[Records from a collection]
*** Block opens ***
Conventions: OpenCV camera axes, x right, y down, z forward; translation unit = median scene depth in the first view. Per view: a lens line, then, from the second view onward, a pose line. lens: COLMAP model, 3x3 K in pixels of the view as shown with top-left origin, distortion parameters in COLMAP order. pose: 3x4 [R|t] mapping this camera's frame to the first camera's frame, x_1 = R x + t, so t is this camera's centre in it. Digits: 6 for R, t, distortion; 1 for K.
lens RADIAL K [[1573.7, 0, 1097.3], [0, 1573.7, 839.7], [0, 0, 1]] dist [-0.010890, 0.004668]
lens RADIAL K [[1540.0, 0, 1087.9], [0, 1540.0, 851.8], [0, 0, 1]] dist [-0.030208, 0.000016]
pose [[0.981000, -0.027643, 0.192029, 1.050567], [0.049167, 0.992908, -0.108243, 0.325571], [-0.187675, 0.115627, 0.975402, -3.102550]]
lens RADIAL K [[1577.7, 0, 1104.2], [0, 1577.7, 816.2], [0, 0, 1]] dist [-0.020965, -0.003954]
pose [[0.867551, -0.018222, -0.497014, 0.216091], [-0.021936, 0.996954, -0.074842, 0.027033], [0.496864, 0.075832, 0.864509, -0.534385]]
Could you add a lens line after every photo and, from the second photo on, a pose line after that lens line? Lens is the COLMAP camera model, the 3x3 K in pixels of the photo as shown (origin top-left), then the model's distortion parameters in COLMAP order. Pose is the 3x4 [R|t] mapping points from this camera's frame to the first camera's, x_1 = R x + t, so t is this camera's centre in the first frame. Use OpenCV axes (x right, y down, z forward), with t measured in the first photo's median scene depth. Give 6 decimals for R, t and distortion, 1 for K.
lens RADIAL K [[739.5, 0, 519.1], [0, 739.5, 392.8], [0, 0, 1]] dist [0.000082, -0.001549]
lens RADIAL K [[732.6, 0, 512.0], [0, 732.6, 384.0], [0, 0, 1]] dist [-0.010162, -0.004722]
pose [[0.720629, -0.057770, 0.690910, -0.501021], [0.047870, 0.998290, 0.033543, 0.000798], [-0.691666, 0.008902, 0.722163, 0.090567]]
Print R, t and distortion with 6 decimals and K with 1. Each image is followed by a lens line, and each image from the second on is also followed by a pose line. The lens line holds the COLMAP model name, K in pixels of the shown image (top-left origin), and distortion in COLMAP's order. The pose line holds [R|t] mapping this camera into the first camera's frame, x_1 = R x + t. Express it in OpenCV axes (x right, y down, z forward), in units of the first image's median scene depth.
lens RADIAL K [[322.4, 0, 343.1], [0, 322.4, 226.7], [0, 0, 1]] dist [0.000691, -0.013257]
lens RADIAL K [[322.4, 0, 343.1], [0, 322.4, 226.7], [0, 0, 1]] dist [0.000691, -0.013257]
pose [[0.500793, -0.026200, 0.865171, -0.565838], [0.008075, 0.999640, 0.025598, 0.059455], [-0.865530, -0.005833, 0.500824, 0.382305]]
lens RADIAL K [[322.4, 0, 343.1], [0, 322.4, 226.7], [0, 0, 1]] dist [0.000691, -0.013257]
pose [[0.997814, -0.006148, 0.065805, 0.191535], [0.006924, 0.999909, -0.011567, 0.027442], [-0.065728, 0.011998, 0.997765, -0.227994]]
*** Block closes ***
## PROBLEM REQUIREMENTS:
Each record above is to be restated word for word.

## ANSWER AREA:
Conventions: OpenCV camera axes, x right, y down, z forward; translation unit = median scene depth in the first view. Per view: a lens line, then, from the second view onward, a pose line. lens: COLMAP model, 3x3 K in pixels of the view as shown with top-left origin, distortion parameters in COLMAP order. pose: 3x4 [R|t] mapping this camera's frame to the first camera's frame, x_1 = R x + t, so t is this camera's centre in it. Digits: 6 for R, t, distortion; 1 for K.
lens RADIAL K [[1573.7, 0, 1097.3], [0, 1573.7, 839.7], [0, 0, 1]] dist [-0.010890, 0.004668]
lens RADIAL K [[1540.0, 0, 1087.9], [0, 1540.0, 851.8], [0, 0, 1]] dist [-0.030208, 0.000016]
pose [[0.981000, -0.027643, 0.192029, 1.050567], [0.049167, 0.992908, -0.108243, 0.325571], [-0.187675, 0.115627, 0.975402, -3.102550]]
lens RADIAL K [[1577.7, 0, 1104.2], [0, 1577.7, 816.2], [0, 0, 1]] dist [-0.020965, -0.003954]
pose [[0.867551, -0.018222, -0.497014, 0.216091], [-0.021936, 0.996954, -0.074842, 0.027033], [0.496864, 0.075832, 0.864509, -0.534385]]
Could you add a lens line after every photo and, from the second photo on, a pose line after that lens line? Lens is the COLMAP camera model, the 3x3 K in pixels of the photo as shown (origin top-left), then the model's distortion parameters in COLMAP order. Pose is the 3x4 [R|t] mapping points from this camera's frame to the first camera's, x_1 = R x + t, so t is this camera's centre in the first frame. Use OpenCV axes (x right, y down, z forward), with t measured in the first photo's median scene depth. Give 6 decimals for R, t and distortion, 1 for K.
lens RADIAL K [[739.5, 0, 519.1], [0, 739.5, 392.8], [0, 0, 1]] dist [0.000082, -0.001549]
lens RADIAL K [[732.6, 0, 512.0], [0, 732.6, 384.0], [0, 0, 1]] dist [-0.010162, -0.004722]
pose [[0.720629, -0.057770, 0.690910, -0.501021], [0.047870, 0.998290, 0.033543, 0.000798], [-0.691666, 0.008902, 0.722163, 0.090567]]
Print R, t and distortion with 6 decimals and K with 1. Each image is followed by a lens line, and each image from the second on is also followed by a pose line. The lens line holds the COLMAP model name, K in pixels of the shown image (top-left origin), and distortion in COLMAP's order. The pose line holds [R|t] mapping this camera into the first camera's frame, x_1 = R x + t. Express it in OpenCV axes (x right, y down, z forward), in units of the first image's median scene depth.
lens RADIAL K [[322.4, 0, 343.1], [0, 322.4, 226.7], [0, 0, 1]] dist [0.000691, -0.013257]
lens RADIAL K [[322.4, 0, 343.1], [0, 322.4, 226.7], [0, 0, 1]] dist [0.000691, -0.013257]
pose [[0.500793, -0.026200, 0.865171, -0.565838], [0.008075, 0.999640, 0.025598, 0.059455], [-0.865530, -0.005833, 0.500824, 0.382305]]
lens RADIAL K [[322.4, 0, 343.1], [0, 322.4, 226.7], [0, 0, 1]] dist [0.000691, -0.013257]
pose [[0.997814, -0.006148, 0.065805, 0.191535], [0.006924, 0.999909, -0.011567, 0.027442], [-0.065728, 0.011998, 0.997765, -0.227994]]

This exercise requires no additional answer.